For me, I'll use neither Sender<B> nor Rc<dyn Fn(B)> but create a new struct that wraps over Sender<A> and generic F: Fn(B) -> A. No more allocation, no dyn, easier to reasoning, more performant (may not be significant), and more Rusty(personally).
I never mentioned this as a requirement in my original post, but I think there is a key difference between your playground post and a Rc<dyn Fn(B)>.
I have the following weird situation:
crate Foo:
has some function that generates B's
and wants to send/callback on these B's
imports struct B;
does NOT import struct A;
crate X:
imports A, B;
has function F;
calls function from crate Foo
If I am understanding the Playground example correctly, it seems that the location that generates the B's, needs to construct a Map<...>, which implies it needs to import A -- is that correct?
Again, I never mentioned this as part of the original post.

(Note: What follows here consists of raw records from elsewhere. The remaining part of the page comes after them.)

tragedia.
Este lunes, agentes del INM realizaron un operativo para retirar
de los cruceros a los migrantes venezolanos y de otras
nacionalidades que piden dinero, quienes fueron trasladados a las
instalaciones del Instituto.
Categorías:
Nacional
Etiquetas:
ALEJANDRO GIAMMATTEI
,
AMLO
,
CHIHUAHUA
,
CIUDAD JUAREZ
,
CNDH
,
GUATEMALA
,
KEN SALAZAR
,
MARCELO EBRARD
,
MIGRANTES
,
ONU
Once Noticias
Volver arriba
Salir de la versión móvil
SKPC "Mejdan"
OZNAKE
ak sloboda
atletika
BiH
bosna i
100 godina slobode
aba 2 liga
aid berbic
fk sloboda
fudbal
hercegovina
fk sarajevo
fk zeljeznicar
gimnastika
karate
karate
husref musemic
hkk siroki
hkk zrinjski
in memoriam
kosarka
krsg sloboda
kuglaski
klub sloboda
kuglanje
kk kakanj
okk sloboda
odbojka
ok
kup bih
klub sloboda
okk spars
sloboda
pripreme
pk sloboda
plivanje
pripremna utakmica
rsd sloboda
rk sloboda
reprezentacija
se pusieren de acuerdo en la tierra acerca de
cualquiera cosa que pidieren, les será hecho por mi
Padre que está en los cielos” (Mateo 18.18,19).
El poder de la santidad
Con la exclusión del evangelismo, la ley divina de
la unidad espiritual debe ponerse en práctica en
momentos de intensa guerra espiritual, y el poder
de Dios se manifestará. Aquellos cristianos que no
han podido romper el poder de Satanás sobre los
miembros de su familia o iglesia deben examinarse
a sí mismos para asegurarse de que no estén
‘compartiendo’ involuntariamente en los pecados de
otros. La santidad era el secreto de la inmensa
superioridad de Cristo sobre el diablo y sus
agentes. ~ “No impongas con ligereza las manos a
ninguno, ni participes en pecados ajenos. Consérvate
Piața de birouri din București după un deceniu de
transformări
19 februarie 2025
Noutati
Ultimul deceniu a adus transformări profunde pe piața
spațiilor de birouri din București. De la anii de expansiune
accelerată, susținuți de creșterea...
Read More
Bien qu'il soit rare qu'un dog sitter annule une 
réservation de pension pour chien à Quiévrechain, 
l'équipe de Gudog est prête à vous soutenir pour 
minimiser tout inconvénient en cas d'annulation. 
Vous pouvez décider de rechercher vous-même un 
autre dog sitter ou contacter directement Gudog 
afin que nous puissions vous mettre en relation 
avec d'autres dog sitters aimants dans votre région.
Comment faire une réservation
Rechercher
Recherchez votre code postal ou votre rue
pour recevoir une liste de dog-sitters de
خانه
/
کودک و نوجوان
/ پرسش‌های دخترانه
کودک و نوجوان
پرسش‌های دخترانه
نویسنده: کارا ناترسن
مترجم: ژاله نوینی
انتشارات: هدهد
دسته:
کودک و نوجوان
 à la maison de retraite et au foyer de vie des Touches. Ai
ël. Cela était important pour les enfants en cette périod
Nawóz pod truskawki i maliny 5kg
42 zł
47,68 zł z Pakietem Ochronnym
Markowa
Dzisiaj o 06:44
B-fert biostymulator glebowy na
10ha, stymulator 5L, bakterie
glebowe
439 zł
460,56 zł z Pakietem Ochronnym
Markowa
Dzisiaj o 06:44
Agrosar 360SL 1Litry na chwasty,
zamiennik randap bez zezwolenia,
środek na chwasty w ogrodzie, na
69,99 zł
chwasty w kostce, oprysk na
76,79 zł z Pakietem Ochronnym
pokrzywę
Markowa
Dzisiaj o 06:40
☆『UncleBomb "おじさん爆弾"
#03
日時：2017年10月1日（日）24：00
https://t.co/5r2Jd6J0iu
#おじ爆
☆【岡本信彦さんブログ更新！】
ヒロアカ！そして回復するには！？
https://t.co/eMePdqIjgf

Oh, I see what you mean! Sorry, I misunderstood what you were asking. In this case you can depend on the SenderExt trait instead of Sender or Map, either through generics or by dynamic dispatch.
crate foo:
some_func(callback: impl Sender<B>) {
... blah blah ...
let b: B = ...;
callback.send(b);
...
}
Yes, it will generate 2 instances. You can use dynamic dispatch to get around this to an extent, but you will have to specify the error type generically. This means that it will still generate 2 instances in your case. If you don't want that, then you will need to create a new trait that ignores the error type.